The idea of the unit test is to validate the business logic correctness using pre-generated data as an input and comparing the output to the expected result.

There is a unit test implementation in tests.test_average_job.py for example.

To be able to implement unit tests there is a need to isolate a code related to a business logic of Spark job from read/write operations. You can clearly see this isolation in tasks.jobs.create_and_stage_top_movies for example.

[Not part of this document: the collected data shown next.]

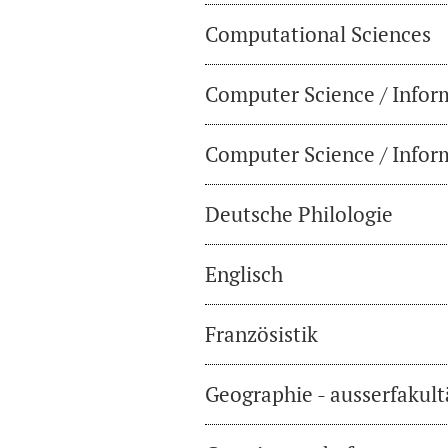
Computational Sciences
Computer Science / Infor
Computer Science / Inform
Deutsche Philologie
Englisch
Französistik
Geographie - ausserfakul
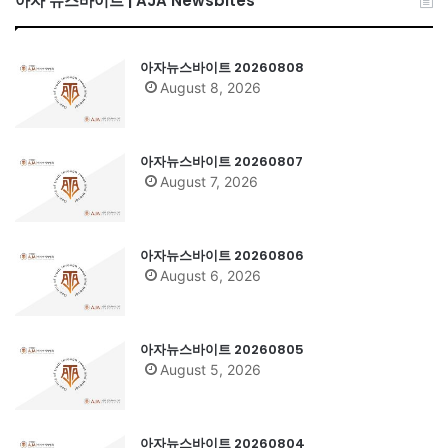
아자 뉴스바이트 | AJA Newsbites
아자뉴스바이트 20260808
August 8, 2026
아자뉴스바이트 20260807
August 7, 2026
아자뉴스바이트 20260806
August 6, 2026
아자뉴스바이트 20260805
August 5, 2026
아자뉴스바이트 20260804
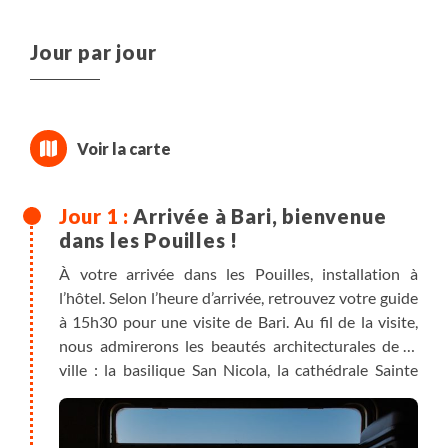
Jour par jour
Arrivée à Bari, bienvenue
dans les Pouilles !
À votre arrivée dans les Pouilles, installation à
l’hôtel. Selon l’heure d’arrivée, retrouvez votre guide
à 15h30 pour une visite de Bari. Au fil de la visite,
nous admirerons les beautés architecturales de la
ville : la basilique San Nicola, la cathédrale Sainte
Sabine ou encore le
théâtre Petruzzeli, le quatrième plus grand théâtre
italien.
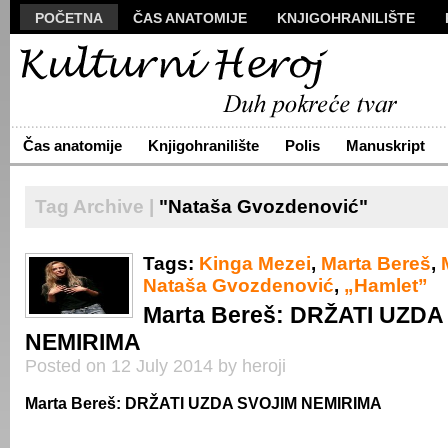
POČETNA
ČAS ANATOMIJE
KNJIGOHRANILIŠTE
MANUSKRIPT
POLIS
VIZUALI
NOVA PROZA
S
ARHIVA
O NAMA
ŽIVA REČ
KONTAKT
Čas anatomije
Knjigohranilište
Polis
Manuskript
Tag Archive |
"Nataša Gvozdenović"
Tags:
Kinga Mezei
,
Marta Bereš
,
Nataša Gvozdenović
,
„Hamlet”
Marta Bereš: DRŽATI UZDA
NEMIRIMA
Posted on 12 July 2014 by heroji
Marta Bereš: DRŽATI UZDA SVOJIM NEMIRIMA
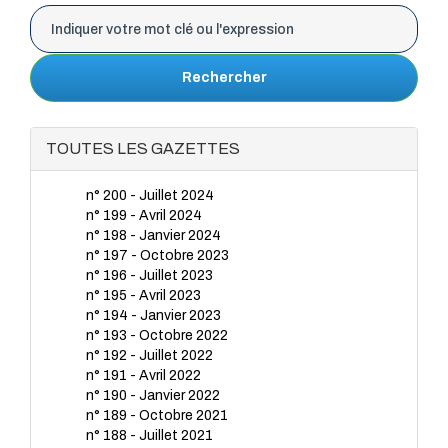
Rechercher
TOUTES LES GAZETTES
n° 200 - Juillet 2024
n° 199 - Avril 2024
n° 198 - Janvier 2024
n° 197 - Octobre 2023
n° 196 - Juillet 2023
n° 195 - Avril 2023
n° 194 - Janvier 2023
n° 193 - Octobre 2022
n° 192 - Juillet 2022
n° 191 - Avril 2022
n° 190 - Janvier 2022
n° 189 - Octobre 2021
n° 188 - Juillet 2021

Testing the read/write operations and integration with Glue runtime environment is done as a part of the integration test usually implemented with CI/CD pipeline.

Walkthrough

Prerequisites

  1. Install Python 3.8.2 or later
  2. Install Java

Download Glue 1.0 Python libraries

Follow the instructions on Glue documentation Developing Locally with Python

cd ~
mkdir glue-libs
cd glue-libs
wget https://aws-glue-etl-artifacts.s3.amazonaws.com/glue-1.0/spark-2.4.3-bin-hadoop2.8.tgz
tar -xvzf spark-2.4.3-bin-hadoop2.8.tgz

Checkout aws-glue-libs repo glue-1.0 branch

cd ~/glue-libs
git clone https://github.com/awslabs/aws-glue-libs.git -b glue-1.0

Build AWSGlueETLPython-1.0.0.jar using Maven

cd aws-glue-libs
mvn package

Once Maven task is finished, jar will be created here ~/aws-glue-libs/target/AWSGlueETLPython-1.0.0.jar

Create and activate Python virtual environment

python3 -m venv .venv
source .venv/bin/activate

Install dependencies

pip install --upgrade pip
pip install -U -e  .
pip install -r requirements-test.txt

Configure environment variables in the pytest.ini file.

Some important config options:

  • PYTHONPATH: Configure <YOUR HOME DIR>/glue-libs/spark-2.4.3-bin-spark-2.4.3-bin-hadoop2.8/python:<YOUR HOME DIR>/glue-libs/aws-glue-libs/target/AWSGlueETLPython-1.0.0.jar:$PYTHONPATH
  • JAVA_HOME: Spark requires Java 8 currently (on Linux: /usr/lib/jvm/java-1.8.0-openjdk-amd64)

Once you're ready with the configuration you can run the test-set:

pytest -s -m 'not integration'

Package the source code as wheel package

python setup.py build -vf && python setup.py bdist_wheel

Package dependencies separately to be able to configure Referenced files path as a part of Glue job deployment

pip wheel -r requirements.txt -w dist/dependencies

To clean all generated directories and files

python setup.py clean_all

License

This library is licensed under the MIT-0 License. See the LICENSE file.